Smith was awarded his first Oscar for his lead performance in the movie "King Richard," where he played Venus and Serena Williams' father, Richard.
His speech, however, wasn't as celebratory as he might have envisioned because he spent much of his time explaining why he slapped Rock.
Midway through his speech, Smith revealed that Denzel Washington, himself an Academy Award-winning actor, warned him about the devil's attacks. "Denzel said to me a few minutes ago, at your highest moment, be careful, that's when the devil comes for you," Smith recalled.
During an intermission that followed the slap, Tyler Perry and Washington were seen comforting and giving advice to Smith.
Although he didn't apologize to Rock during his speech, Smith apologized to the Academy and his fellow nominees.
"Love makes you do crazy things," Smith said during his acceptance speech. The father of three compared himself to Richard Williams and how William fiercely defended his family.
"Richard Williams was a fierce defender of his family. In this time in my life, in this moment, I am overwhelmed by what God is calling on me to do and be in this world," Smith said with tears streaming down his face.
"I'm being called on in my life to love people and to protect people. And to be a river to my people. And I know to do what we do, you've got to be able to take abuse, and you've got be able to have people talk crazy about you. In this business, you've got to be able to have people disrespecting you and you've got to smile and pretend like that's OK," he continued.
In a previous interview with author, producer and preacher DeVon Franklin, Smith was asked if he is a "man of faith" like his character, Williams.
"You can't get where I get if you don't love the Lord.
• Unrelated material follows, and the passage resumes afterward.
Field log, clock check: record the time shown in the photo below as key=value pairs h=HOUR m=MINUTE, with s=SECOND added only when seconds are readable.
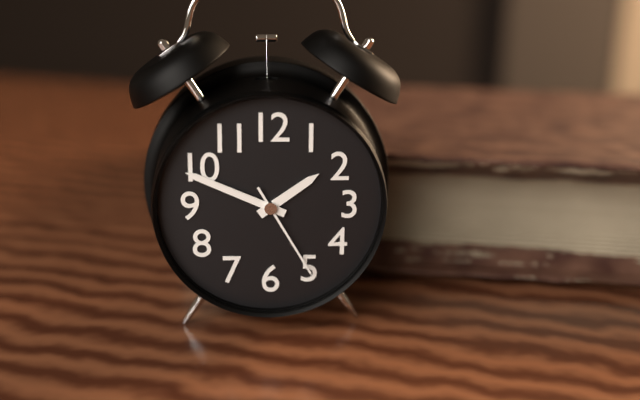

You don't get to sit how I sit, move how I move, if you don't love the Lord," Smith replied. "You'd be seeing a whole lot of other repercussions."
The actor said he connects with the faith of the Williams family because of his grandmother, who attended Resurrection Baptist Church in Philadelphia.
Much like his advice to Smith, Washington has been using his public platform to share the prominence of spiritual warfare in everyday life.
Washington, who described himself as "a God-fearing man" in an earlier interview with The New York Times, talked about God, the Bible and Heaven. He also revealed that he made a promise to his late mother to "honor her and God."
"This is spiritual warfare. So, I'm not looking at it from an earthly perspective. If you don't have a spiritual anchor you'll be easily blown by the wind and you'll be led to depression," he told the NY Times.
"We're living in a time where people are willing to do anything to get followed. What is the long or short-term effect of too much information? It's going fast and it can be manipulated obviously in a myriad of ways. And people are led like sheep to slaughter," Washington said.
The entertainer then shared his view of Heaven, explaining that "there are going to be two lines, the long line and the short line, and I'm interested in being in the short line."